2025年2月17日,习近平总书记在民营企业座谈会上发表重要讲话,明确释放了强化民营企业法治保障的关键信号。从“政策宣示”到“制度落地”,2025年这场中央与部委的联动施策,正在构建起民营经济高质量发展的法治新生态。随着《民营经济促进法》立法进程的推进,中国民营企业有望在规范化的市场环境中释放更大创新活力,为培育新质生产力、突破“卡脖子”技术提供持久动力。


一、案例引入


2024年9月初,《浙商杂志》发表了一篇《知名浙企疑遭“远洋捕捞”式办案上百亿资产或不翼而飞》的报道文章,将“远洋捕捞”式趋利性执法行为带入公众视野。根据报道内容,浙江甲集团股份有限公司于2010年受让了A公司七名自然人股东持有的100%股权,从而实际控制了A公司持有的新疆某矿50%的股权。甲集团方面称,经过长达14年的治理,他们将新疆某矿“从一个负债1000多万元、尚未取得采矿权证的亏损企业,建设、发展成年开采指标4000万吨、资产上百亿、经营状况优良的特大型绿色煤矿企业”。然而,2018年乙市监察委根据上级指定,对与甲集团无任何关联关系的A公司前股东胡某涉嫌严重违法问题立案调查并移送检察院审查起诉。2019年丙市检察院将A公司以单位行贿罪直接向丙市人民法院提起公诉。2022年法院作出一审判决,判决A公司“犯单位行贿罪,免予刑事处罚”,对A公司行贿违法所得暨在新疆某矿持有的全部股权及孳息予以追缴,返还给地方国资委。2023年,二审法院裁定将案件发回重审。后经重审、二审后,涉及A公司的判项与原一审判决相同。

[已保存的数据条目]

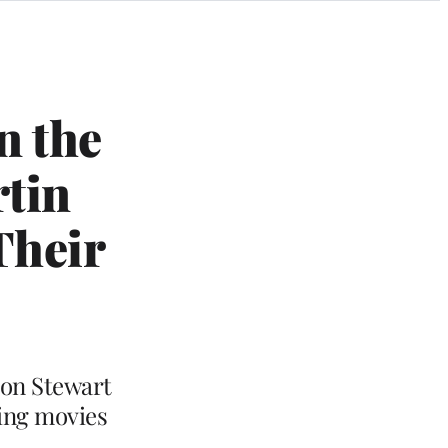
n the
rtin
Their
 Jon Stewart
ding movies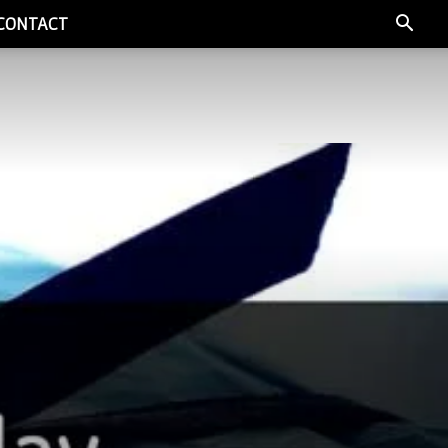
CONTACT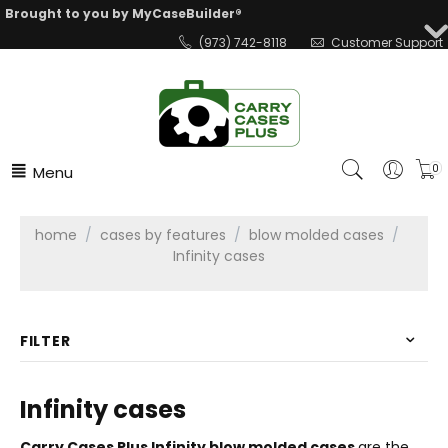
Brought to you by MyCaseBuilder®
(973) 742-8118
Customer Support
Menu
0
home
/
cases by features
/
blow molded cases
/
Infinity cases
FILTER
Infinity cases
Carry Cases Plus Infinity blow molded cases
are the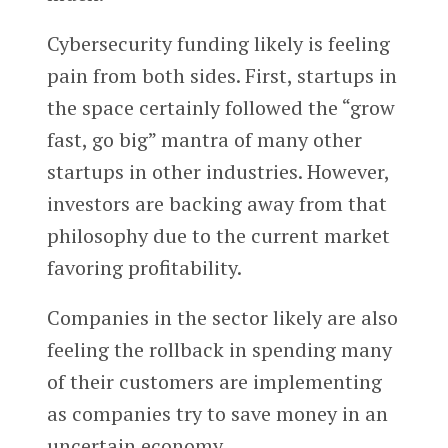
Cybersecurity funding likely is feeling
pain from both sides. First, startups in
the space certainly followed the “grow
fast, go big” mantra of many other
startups in other industries. However,
investors are backing away from that
philosophy due to the current market
favoring profitability.
Companies in the sector likely are also
feeling the rollback in spending many
of their customers are implementing
as companies try to save money in an
uncertain economy.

- [练习任务]:
根据这篇关于民营企业法治保障的文章,回答以下问题:
1. 习近平总书记在哪一天、什么会议上发表了重要讲话?
2. 甲集团在哪一年受让了A公司七名自然人股东持有的多少股权?
3. 2022年法院的一审判决认定A公司犯了什么罪,又作出了怎样的处罚决定?

- [参考答案]:
1. 2025年2月17日,在民营企业座谈会上。
2. 2010年,受让了100%股权。
3. 认定A公司犯单位行贿罪,免予刑事处罚。